Does DVC duplicate dataset in storage blobs when the same dataset is used in different tags?

Hi,

Suppose I have a dataset of 5 GB (images and jsons). I version this dataset using DVC and give a tag name dataset_1. I push the dataset to S3.

Now I add a new dataset of 7GB (images and jsons) to the old dataset, take a tag out called dataset_2 and push to the same S3 bucket. So dataset_2 tag contains the old 5GB and the new 7GB data.

How much storage space is being taken by S3. Will it be 12GB (5 +7) or 15 GB (5 + (5 + 7))?
In other words, is the older dataset being duplicated in S3?

Hello @subhankar,
The answer to your question depends on how are your datasets stored.
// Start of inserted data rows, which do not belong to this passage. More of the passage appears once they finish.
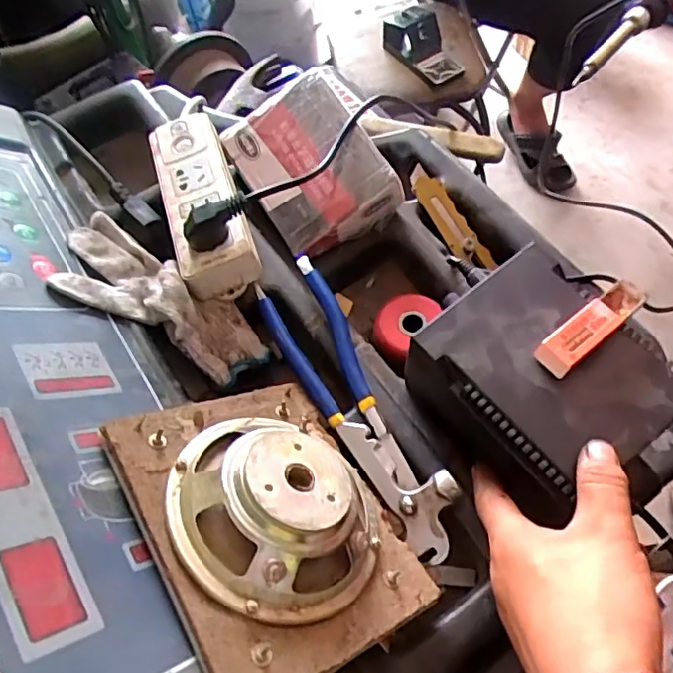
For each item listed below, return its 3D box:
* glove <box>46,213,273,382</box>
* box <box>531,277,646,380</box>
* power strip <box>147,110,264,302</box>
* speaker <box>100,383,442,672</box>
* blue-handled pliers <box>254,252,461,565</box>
[{"bbox_3d":[-0.137,-0.029,0.430,0.175,0.053,0.078,34,68,6],"label":"glove"},{"bbox_3d":[0.153,-0.007,0.346,0.078,0.015,0.021,-35,66,-15],"label":"box"},{"bbox_3d":[-0.108,-0.114,0.471,0.063,0.034,0.176,-18,62,-7],"label":"power strip"},{"bbox_3d":[-0.031,0.092,0.322,0.139,0.050,0.169,-11,53,-42],"label":"speaker"},{"bbox_3d":[0.010,0.041,0.401,0.051,0.022,0.229,-26,63,-11],"label":"blue-handled pliers"}]

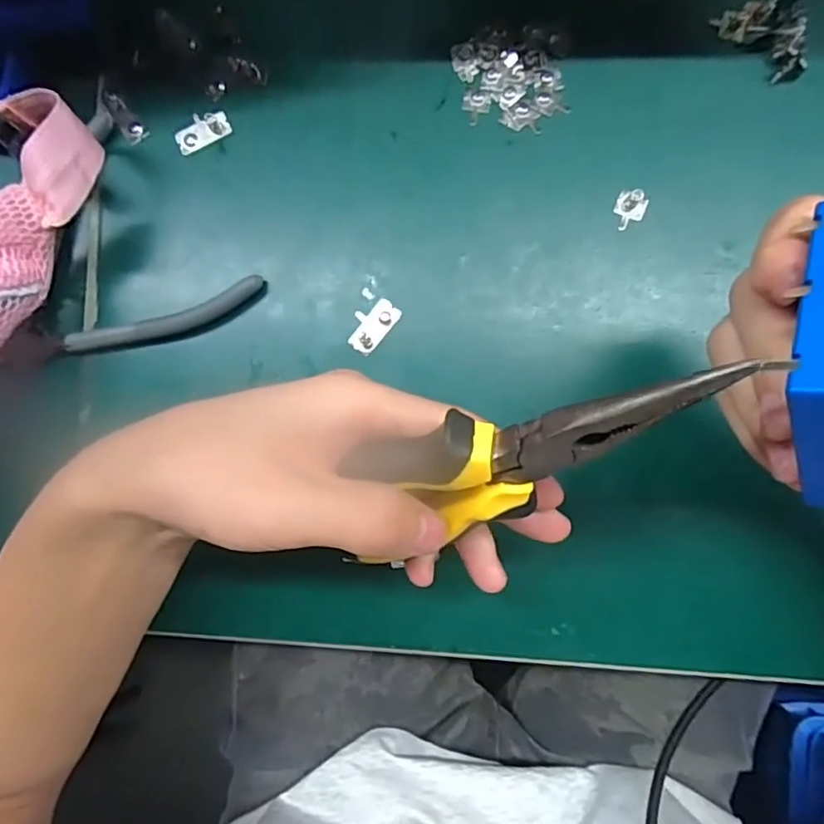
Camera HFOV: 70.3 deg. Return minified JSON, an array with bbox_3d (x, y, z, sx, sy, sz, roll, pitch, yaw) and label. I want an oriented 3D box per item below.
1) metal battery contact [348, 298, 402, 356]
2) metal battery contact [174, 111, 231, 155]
[{"bbox_3d":[-0.021,-0.045,0.299,0.017,0.004,0.030,42,91,4],"label":"metal battery contact"},{"bbox_3d":[-0.111,-0.148,0.308,0.029,0.005,0.015,-27,86,2],"label":"metal battery contact"}]

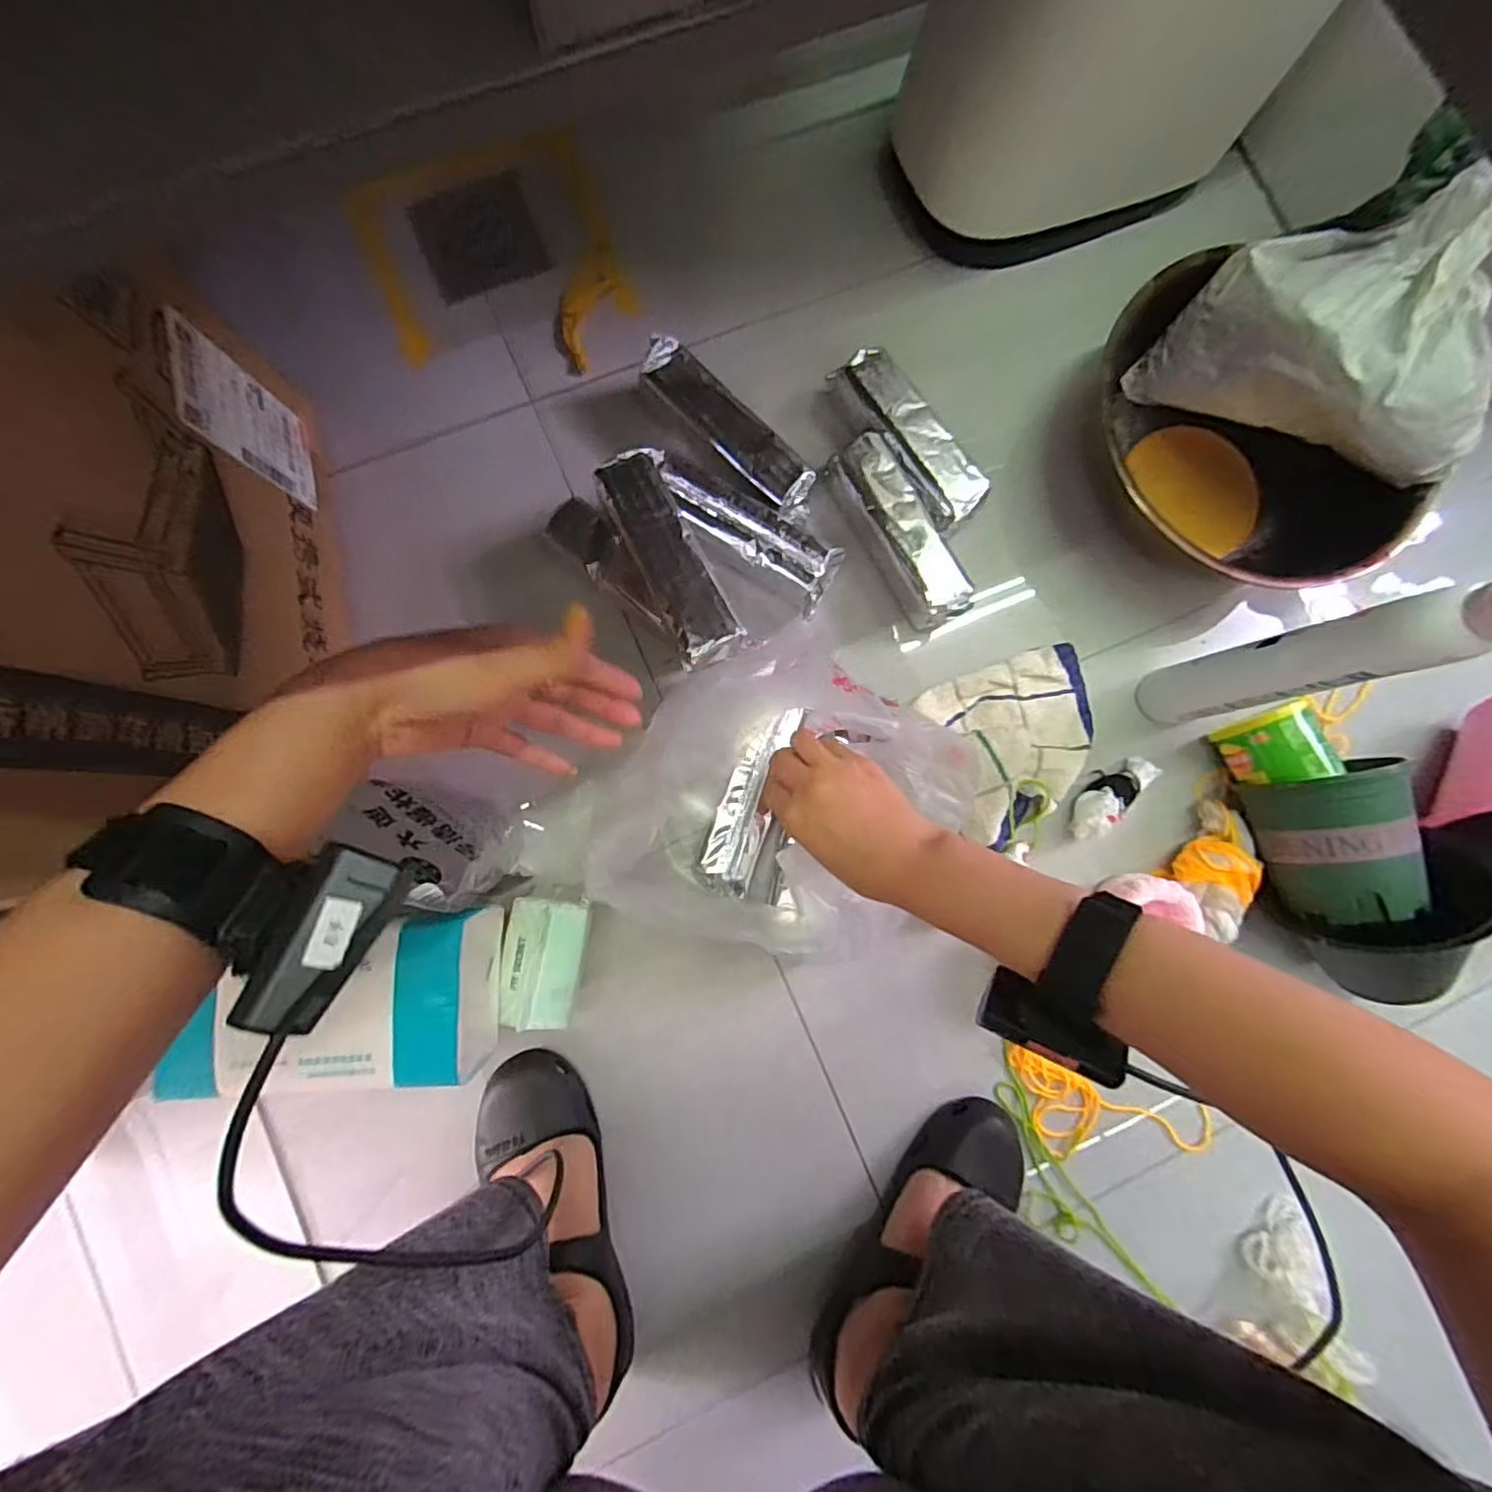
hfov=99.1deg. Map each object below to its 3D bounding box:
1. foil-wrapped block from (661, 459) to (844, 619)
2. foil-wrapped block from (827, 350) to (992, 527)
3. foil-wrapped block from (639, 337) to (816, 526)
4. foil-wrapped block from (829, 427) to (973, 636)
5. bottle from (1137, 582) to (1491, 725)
[{"bbox_3d":[-0.003,-0.178,0.530,0.170,0.054,0.059,31,83,0],"label":"foil-wrapped block"},{"bbox_3d":[0.138,-0.263,0.543,0.047,0.034,0.166,-38,88,-6],"label":"foil-wrapped block"},{"bbox_3d":[-0.013,-0.261,0.538,0.047,0.052,0.173,-44,88,-6],"label":"foil-wrapped block"},{"bbox_3d":[0.132,-0.180,0.539,0.050,0.050,0.165,-30,87,-6],"label":"foil-wrapped block"},{"bbox_3d":[0.375,-0.055,0.430,0.036,0.245,0.045,-4,85,-4],"label":"bottle"}]

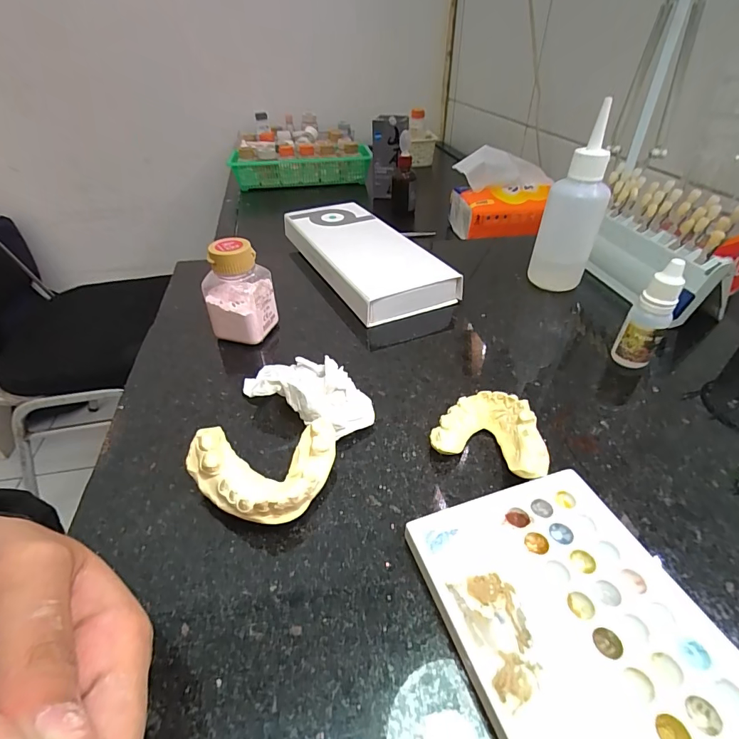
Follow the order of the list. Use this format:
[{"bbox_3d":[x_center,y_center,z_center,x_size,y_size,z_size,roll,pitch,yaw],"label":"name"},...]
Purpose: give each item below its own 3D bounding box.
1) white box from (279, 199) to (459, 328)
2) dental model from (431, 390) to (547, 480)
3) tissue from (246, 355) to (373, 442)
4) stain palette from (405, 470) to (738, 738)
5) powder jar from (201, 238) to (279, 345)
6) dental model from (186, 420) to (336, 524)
[{"bbox_3d":[-0.007,-0.115,0.415,0.098,0.032,0.207,-17,42,-18],"label":"white box"},{"bbox_3d":[0.070,0.036,0.234,0.060,0.021,0.047,18,43,22],"label":"dental model"},{"bbox_3d":[-0.034,0.013,0.261,0.080,0.026,0.048,17,43,21],"label":"tissue"},{"bbox_3d":[0.086,0.111,0.150,0.094,0.012,0.151,-14,41,-15],"label":"stain palette"},{"bbox_3d":[-0.097,-0.058,0.312,0.041,0.072,0.042,12,41,15],"label":"powder jar"},{"bbox_3d":[-0.053,0.053,0.209,0.072,0.029,0.047,-7,40,-8],"label":"dental model"}]

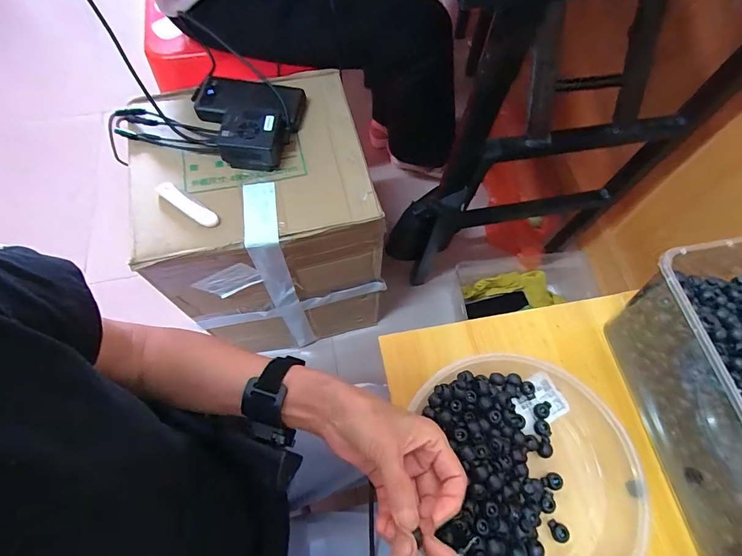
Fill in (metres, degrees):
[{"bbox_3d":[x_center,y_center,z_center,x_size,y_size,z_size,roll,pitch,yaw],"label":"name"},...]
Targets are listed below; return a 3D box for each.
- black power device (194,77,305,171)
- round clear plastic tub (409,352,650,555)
[{"bbox_3d":[-0.185,-0.230,0.589,0.159,0.061,0.146,2,66,1],"label":"black power device"},{"bbox_3d":[0.164,0.190,0.390,0.203,0.053,0.221,0,66,0],"label":"round clear plastic tub"}]

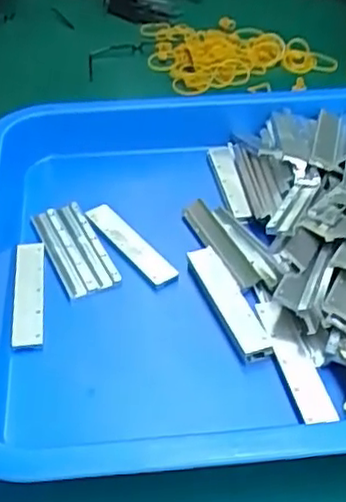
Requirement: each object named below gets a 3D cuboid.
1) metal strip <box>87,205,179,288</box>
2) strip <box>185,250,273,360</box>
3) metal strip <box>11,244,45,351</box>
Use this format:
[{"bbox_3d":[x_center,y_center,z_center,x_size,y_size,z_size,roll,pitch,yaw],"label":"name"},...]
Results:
[{"bbox_3d":[-0.027,-0.005,0.419,0.016,0.007,0.078,-26,47,-28],"label":"metal strip"},{"bbox_3d":[0.030,0.026,0.381,0.020,0.005,0.087,-12,42,-15],"label":"strip"},{"bbox_3d":[-0.083,0.025,0.388,0.018,0.009,0.079,-5,41,-7],"label":"metal strip"}]

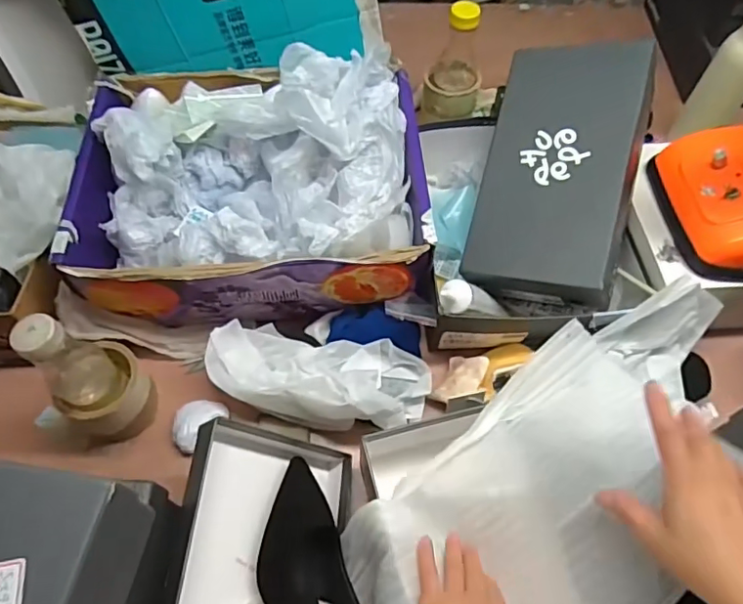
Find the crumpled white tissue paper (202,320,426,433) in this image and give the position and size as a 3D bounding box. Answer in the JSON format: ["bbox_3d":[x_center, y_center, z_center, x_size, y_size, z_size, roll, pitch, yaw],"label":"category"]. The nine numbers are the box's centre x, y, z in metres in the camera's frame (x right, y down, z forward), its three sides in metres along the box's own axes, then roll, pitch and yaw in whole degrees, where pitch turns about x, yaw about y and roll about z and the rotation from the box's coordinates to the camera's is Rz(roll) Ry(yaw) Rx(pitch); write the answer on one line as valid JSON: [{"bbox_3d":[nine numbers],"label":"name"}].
[{"bbox_3d":[-0.061,0.077,0.604,0.244,0.072,0.090,10,60,5],"label":"crumpled white tissue paper"}]

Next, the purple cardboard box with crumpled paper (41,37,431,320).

DVC asserts granularity on a file level - which means that if given files shows up in different datasets, it will still be stored as single file in the remote. You can read a bit on our cache structure here: https://dvc.org/doc/user-guide/project-structure/internal-files#structure-of-the-cache-directory

So if your datasets are directories containing files, your data will take (5+7) GB (assuming that none of the files repeat between those two versions - if they do it’s even better, because DVC will know to store only one copy.

If your dataset is some kind of archive (for example a .tar file) DVC will store each file separately, which means that your remote will have 5 + (5+7) GB.

1 Like